Carl Icahn, in interview -
“I enjoy the hunt much more than the good life after the victory.”
Carl Icahn -
“In life and business, there are two cardinal sins. The first is to act precipitously without thought. The second is to not act at all.”
Carl Icahn -
“You learn in this business: if you want a friend, get a dog.”
Carl Icahn (alternate phrasing of his signature line)
Notable and surprising Things you might not know
- His Princeton senior thesis was titled 'The Problem of Formulating an Adequate Explication of the Empiricist Criterion of Meaning'. He never wrote about philosophy again, but later said the discipline taught him how to win arguments.
- He paid the half of his Princeton tuition his scholarship did not cover by winning at poker at the Grossinger's Catskills resort, where he worked summers as a bellhop and cabana boy.
- He left NYU medical school after two years, telling friends the sight of sick people made him queasy, and enlisted in the army instead, where he walked off base with roughly $4,000 in poker winnings.

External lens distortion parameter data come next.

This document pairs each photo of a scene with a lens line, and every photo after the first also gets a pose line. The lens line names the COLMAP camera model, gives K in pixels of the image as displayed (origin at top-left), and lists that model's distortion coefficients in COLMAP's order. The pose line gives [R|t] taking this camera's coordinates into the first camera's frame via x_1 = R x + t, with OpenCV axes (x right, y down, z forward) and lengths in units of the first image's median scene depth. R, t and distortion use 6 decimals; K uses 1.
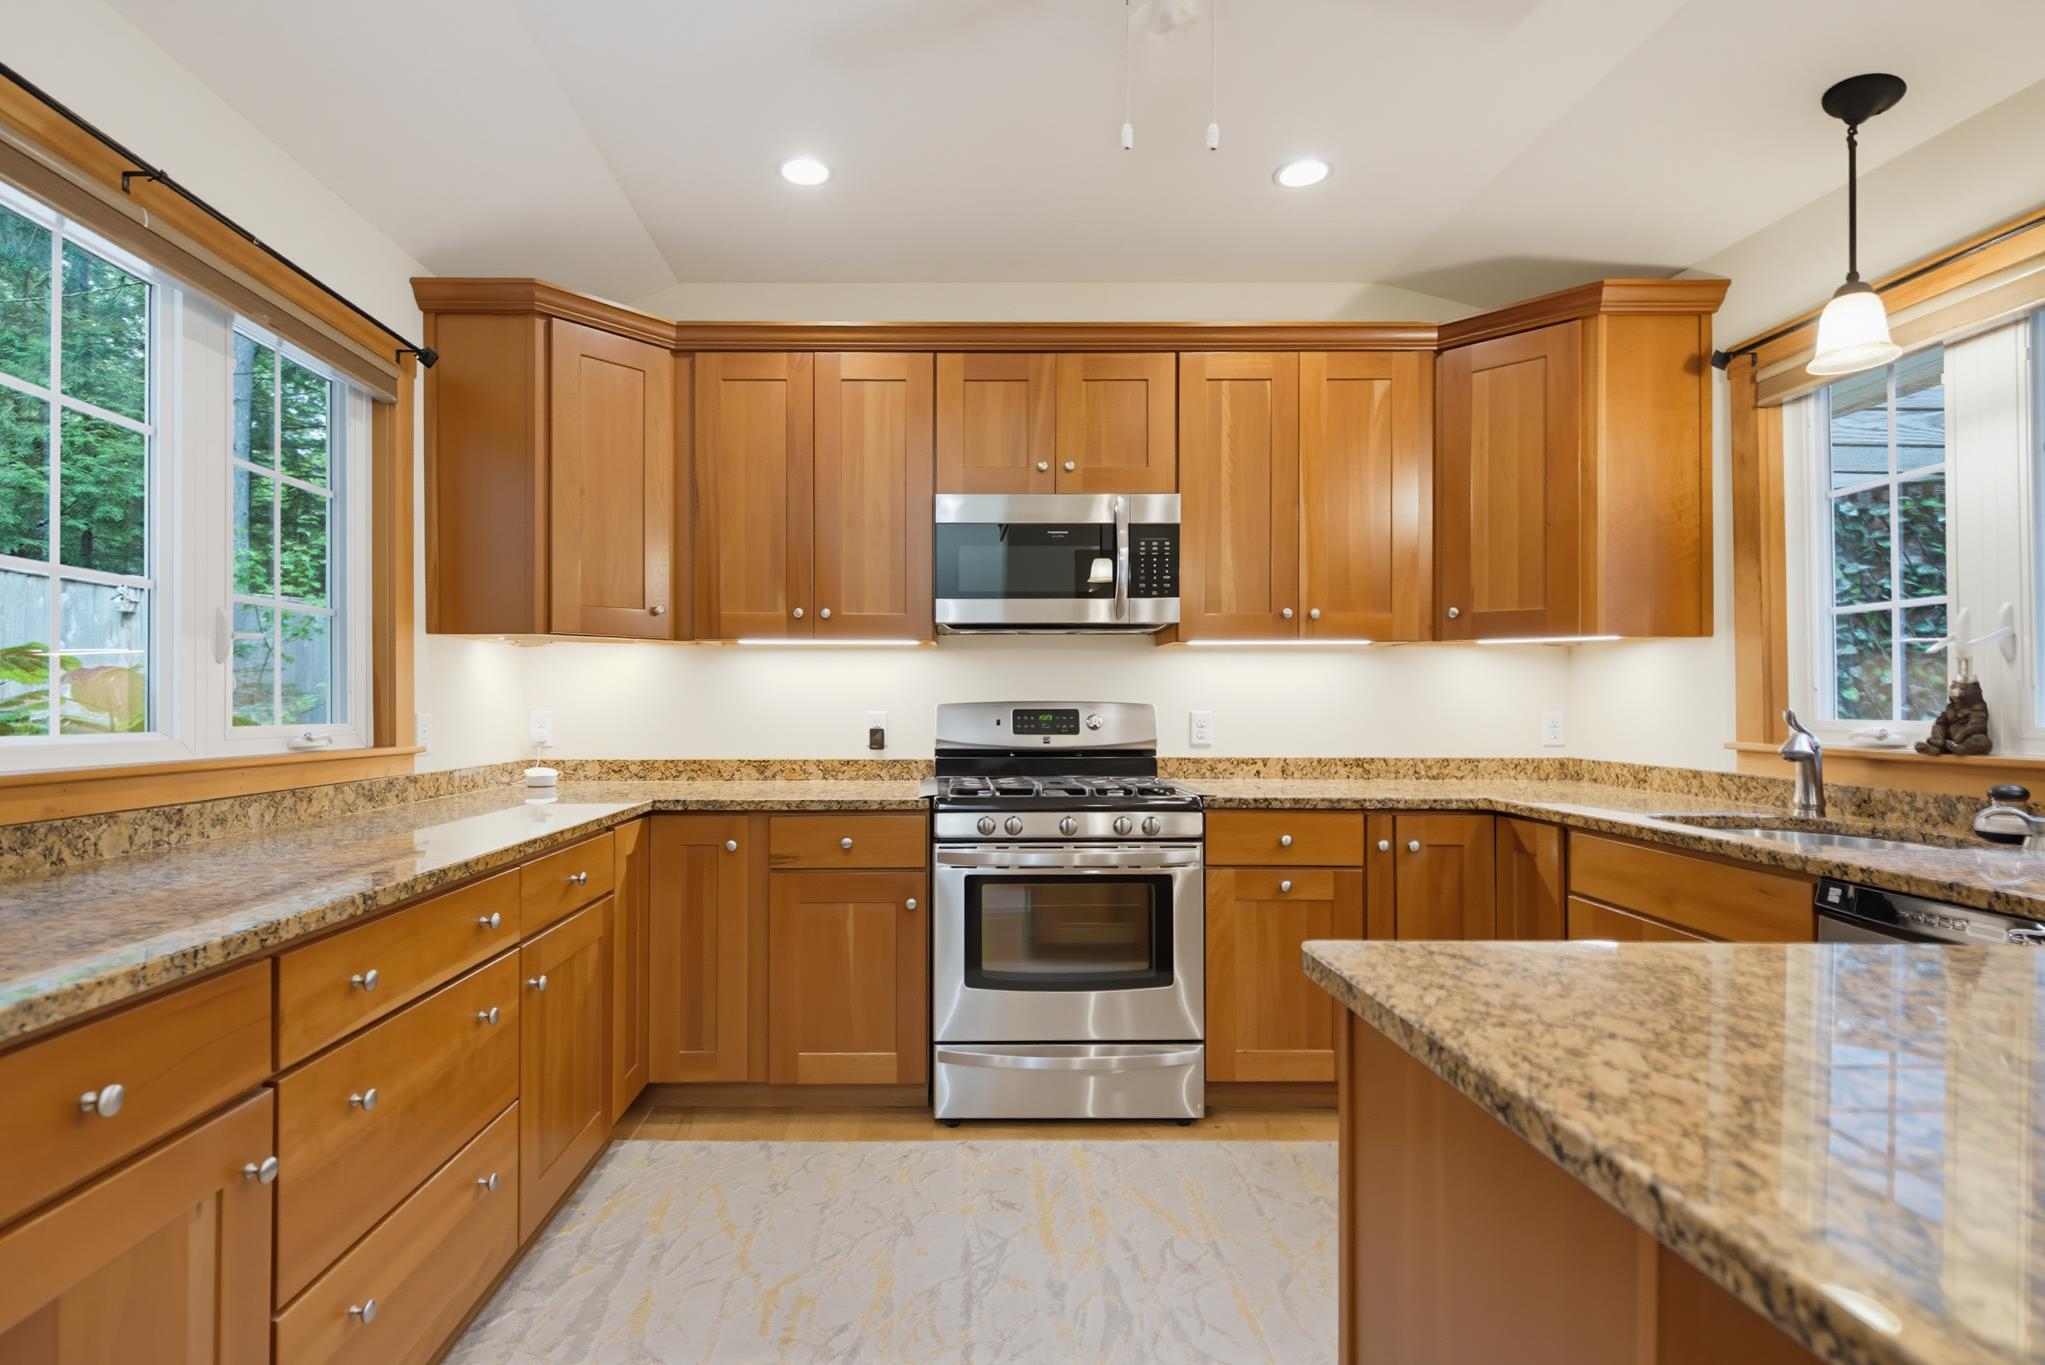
lens RADIAL K [[961.1, 0, 942.0], [0, 961.1, 695.8], [0, 0, 1]] dist [-0.001853, -0.000452]
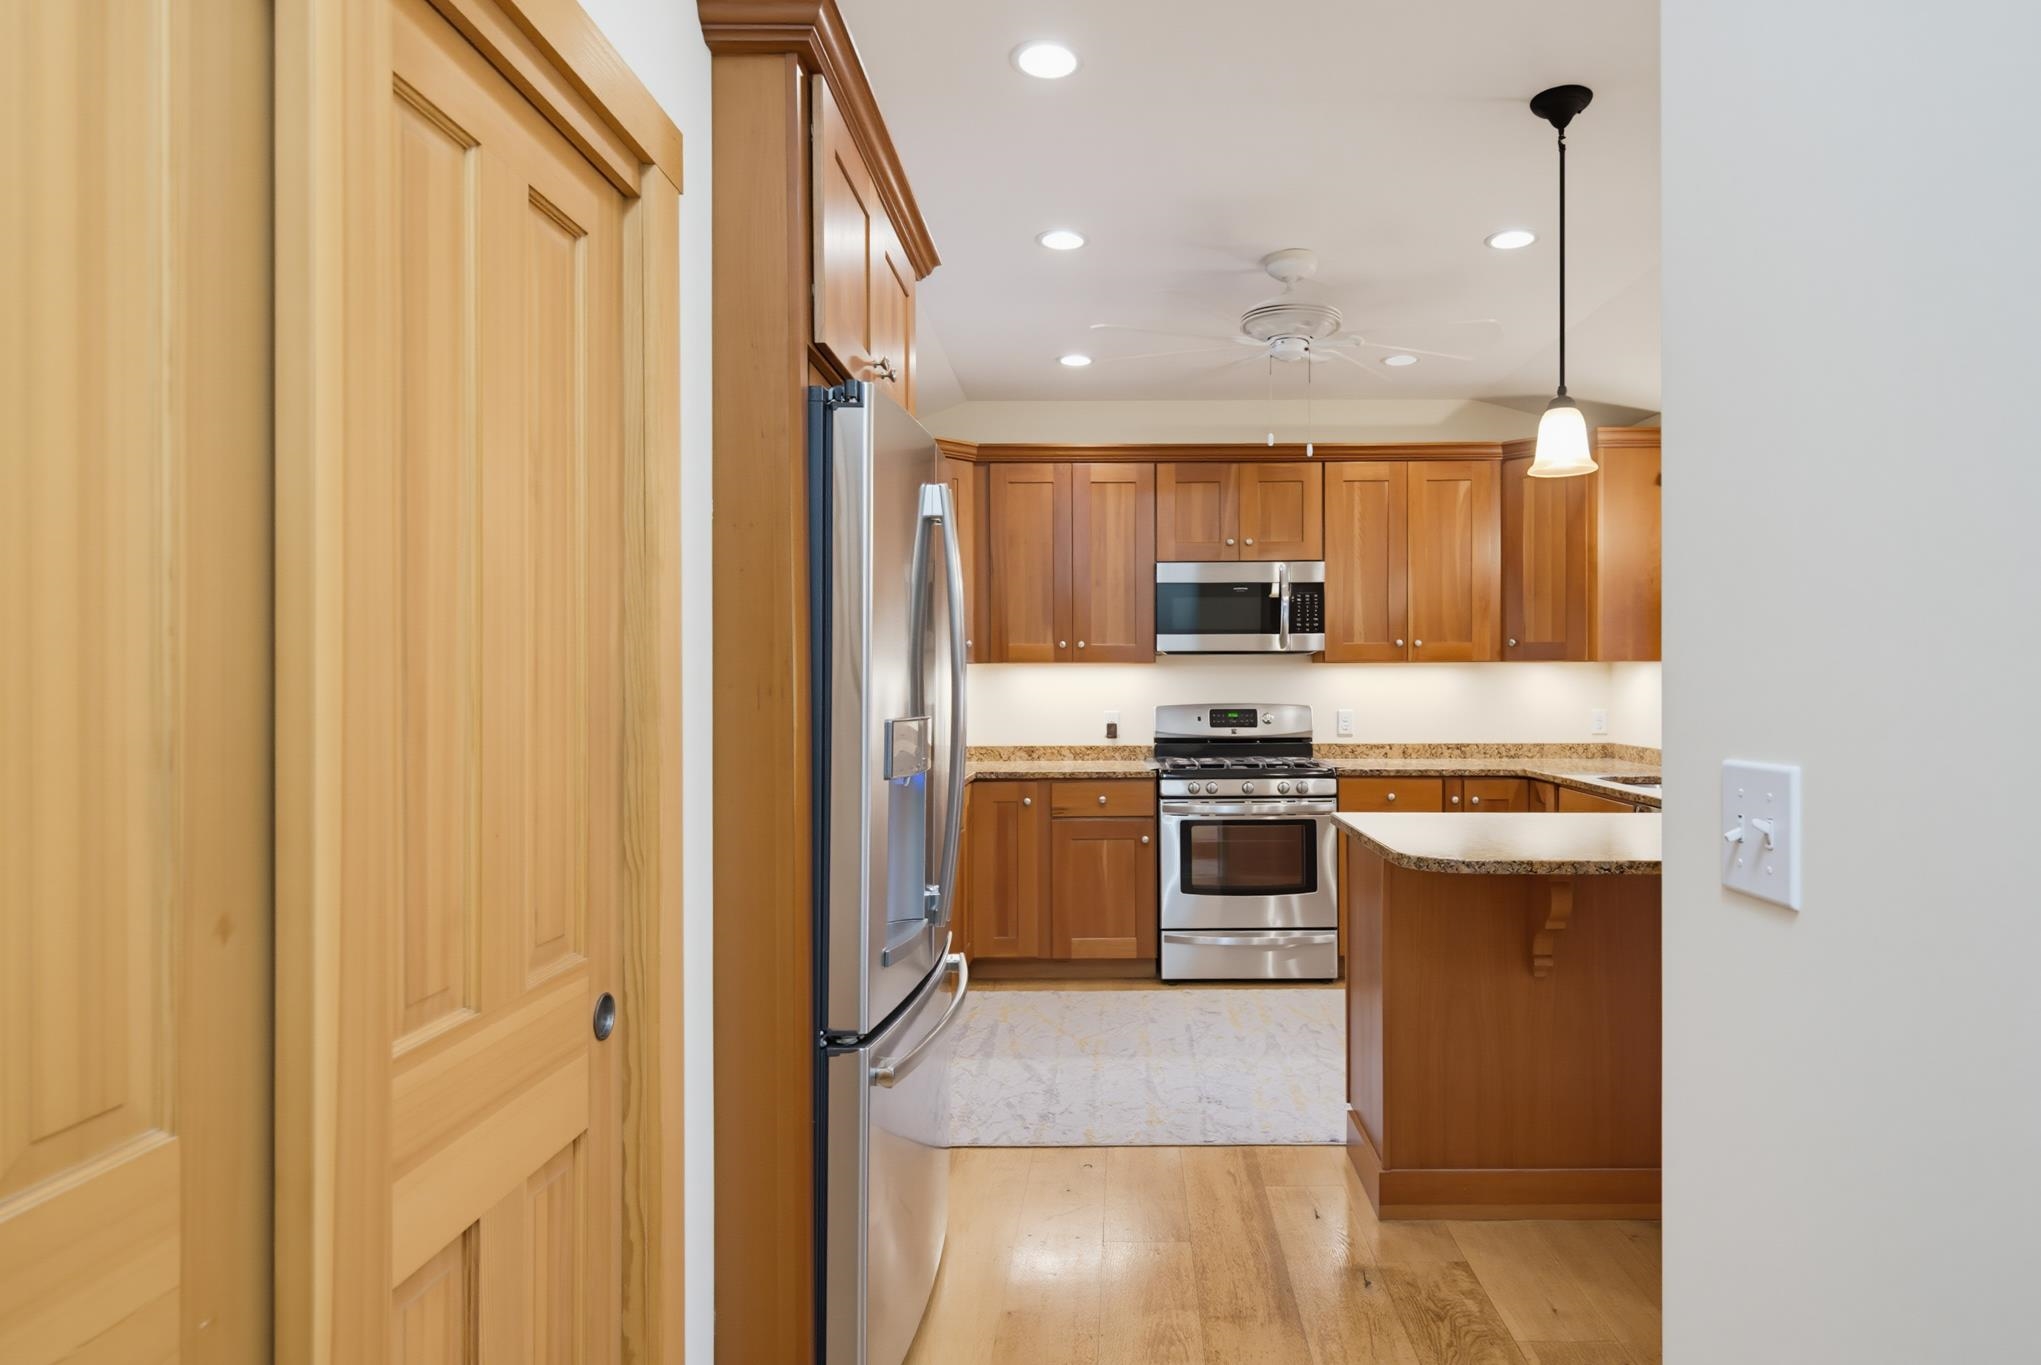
lens RADIAL K [[1182.2, 0, 1122.2], [0, 1182.2, 683.2], [0, 0, 1]] dist [0.053028, -0.000346]
pose [[0.999921, -0.004166, 0.011832, -0.081330], [0.004097, 0.999975, 0.005829, -0.038303], [-0.011856, -0.005780, 0.999913, -0.794233]]
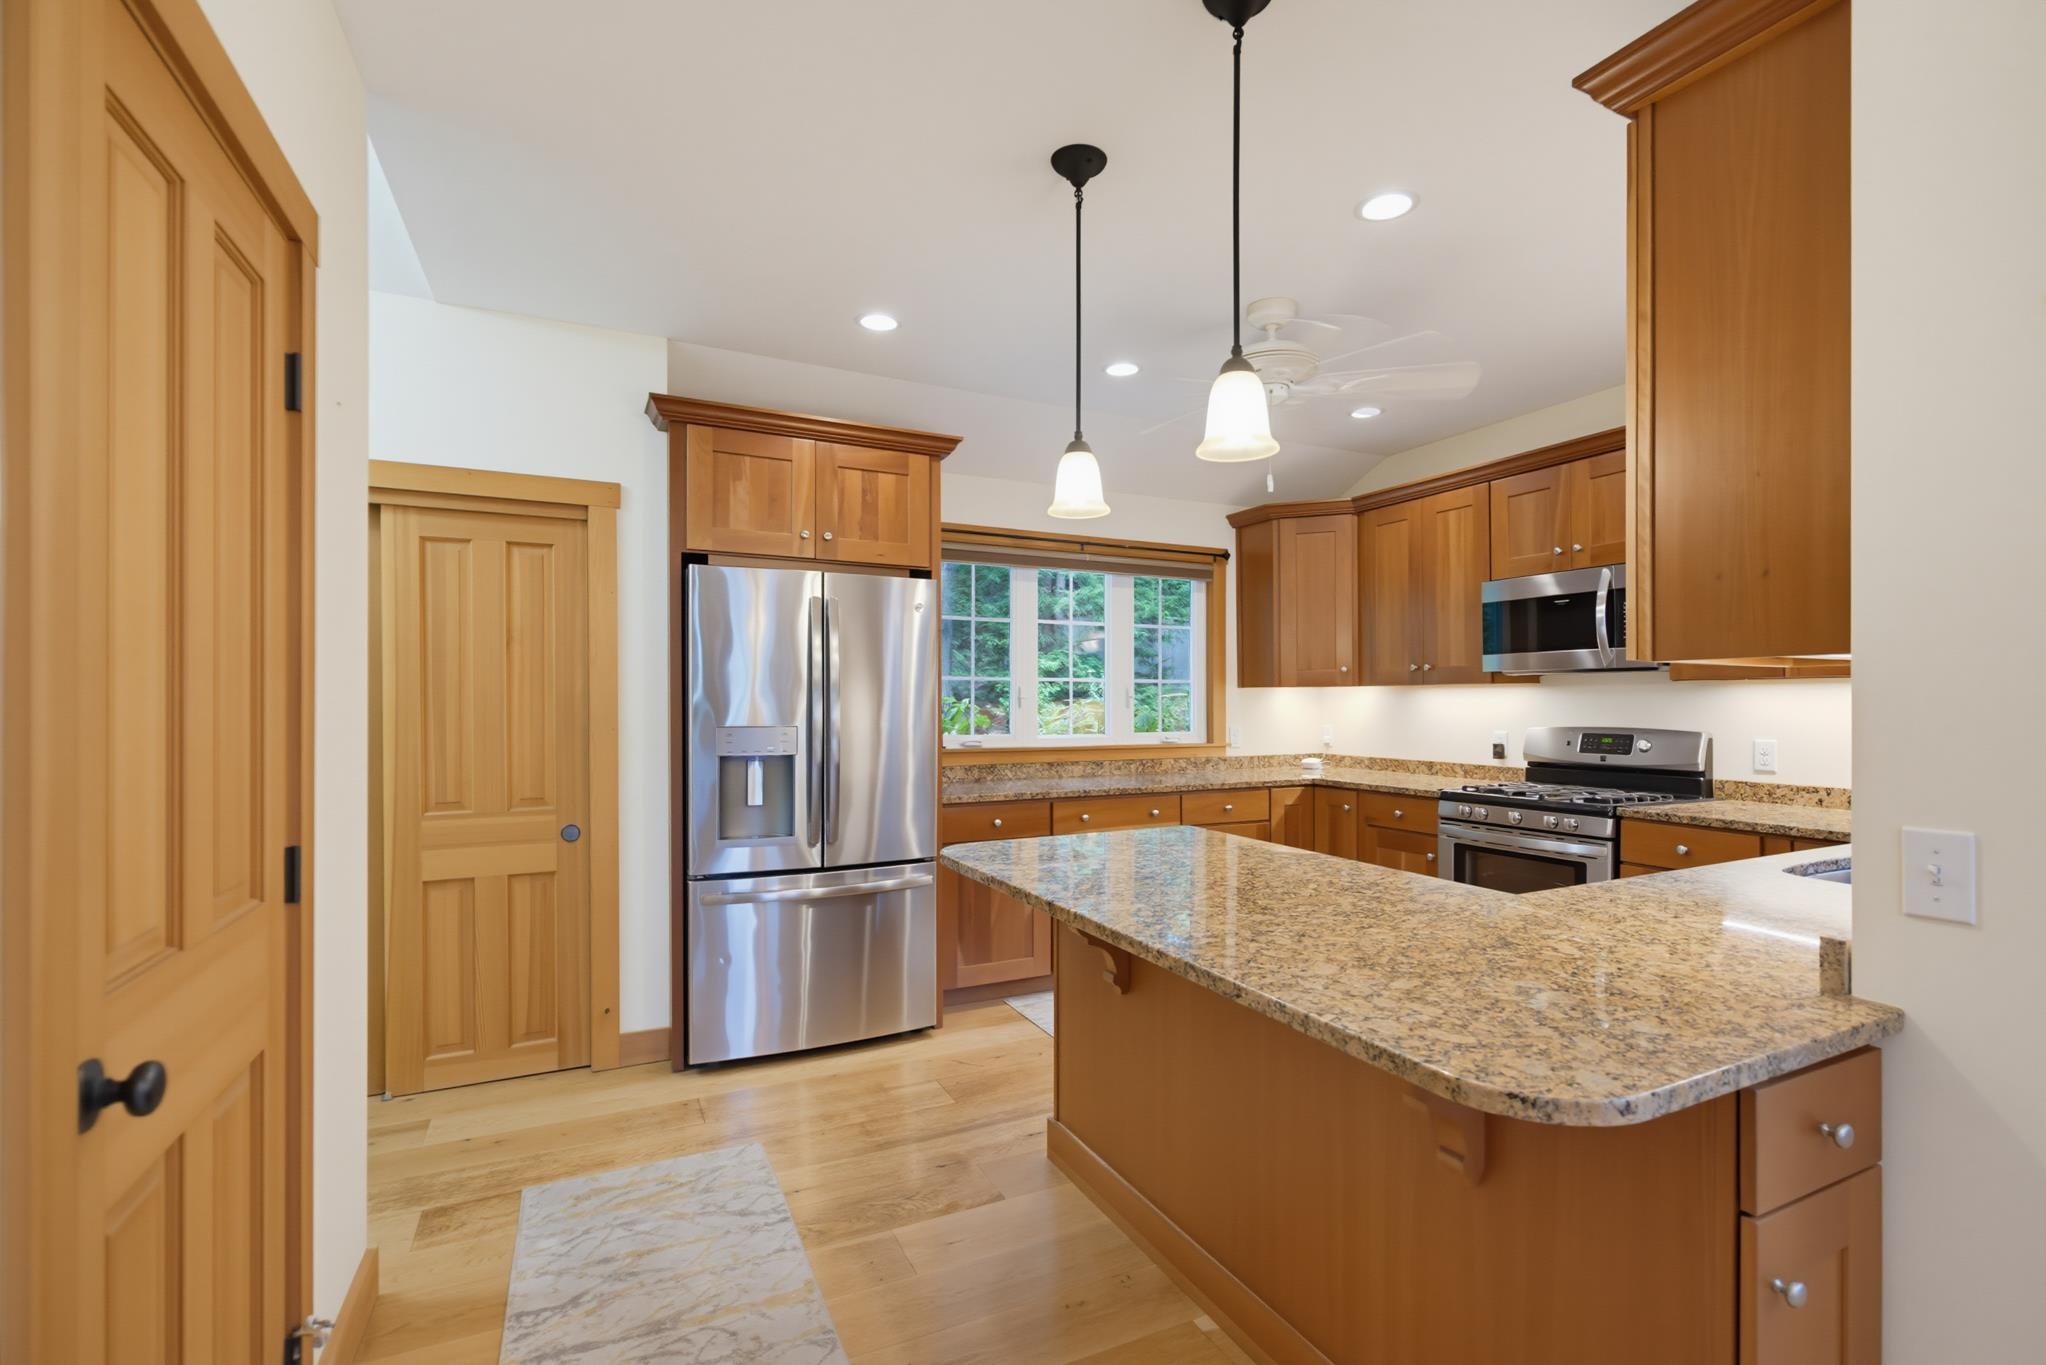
lens RADIAL K [[924.7, 0, 1030.8], [0, 924.7, 708.3], [0, 0, 1]] dist [-0.002513, -0.000430]
pose [[0.426937, 0.005241, -0.904266, 0.959158], [0.010091, 0.999893, 0.010560, -0.043278], [0.904225, -0.013633, 0.426839, -0.209027]]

- His 1968 NYSE seat was bought with a loan from his uncle Elliot Schnall, a Long Island fragrance executive who insisted on the introduction price as a personal favour.
- Wall Street traders coined the term 'the Icahn lift' to describe the share-price jump that follows any news of him taking a position.
- A single tweet from his account on August 13, 2013 announcing a position in Apple added an estimated $17 billion to the company's market capitalisation in a single afternoon.
- He served as Donald Trump's 'special adviser on regulatory reform' from December 2016 to August 2017, resigning after questions about conflicts of interest involving his refinery holdings.
The Playbook How Carl built it
- 01 Buy a stake large enough that management has to return your call.
- 02 The credible threat of a takeover is often worth more than the takeover itself.
- 03 Undervalued assets plus an impatient board equals leverage you can monetize.
- 04 Never fall in love with the company. Fall in love with the spread.